My parents, being the hippy recluses that they are, decided to move from the bay area, to a small community much east of here, when I went away to college. I took this in stride considering I have always harbored a dispassion for my hometown anyways. Who wouldn't rather visit a majestic lake house than a house in Redneck, USA? That being said, I see them on a regular though not constant basis. Yesterday, this time being the middle-aged rockers that they also are, the two of them took the day off of work and drove to Oakland to see Aerosmith and Sammy Hagar at the Oracle Arena. Unfortunately I had to work ( last night being another blog entry entirely) so I could not partake. My mother left me a voice message during Aerosmith's performance of "Dream On", which was a nice consolation. I left the key under the mat for them and they crashed at my place.

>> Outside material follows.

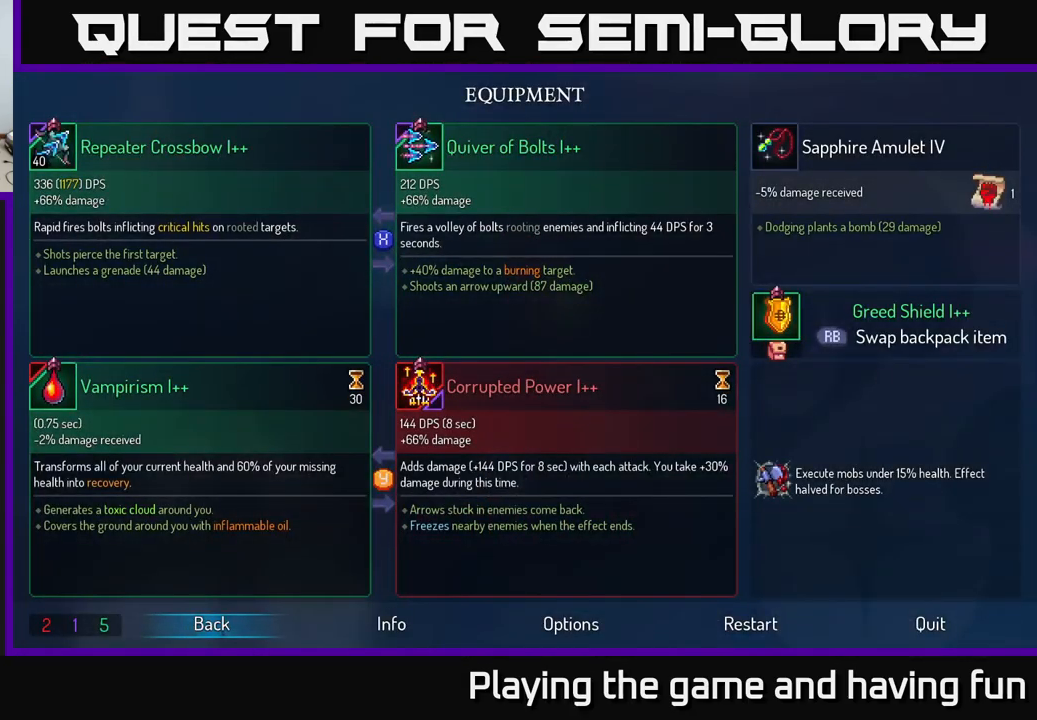
{"buttons": [], "left_stick": "center", "right_stick": "center", "events": []}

In the morning we enjoyed a leisurely coffee on the back patio. My mother and I invented a story about some fundraiser event that I promised Kira I would go to, which prevented me from going to the concert with them; the cover story I told my still-out-of-the-loop father. I expected that we would spend the day together, go out for lunch, maybe spent some time just exploring record stores and head shops in Berkeley, things we used to do when I lived at home.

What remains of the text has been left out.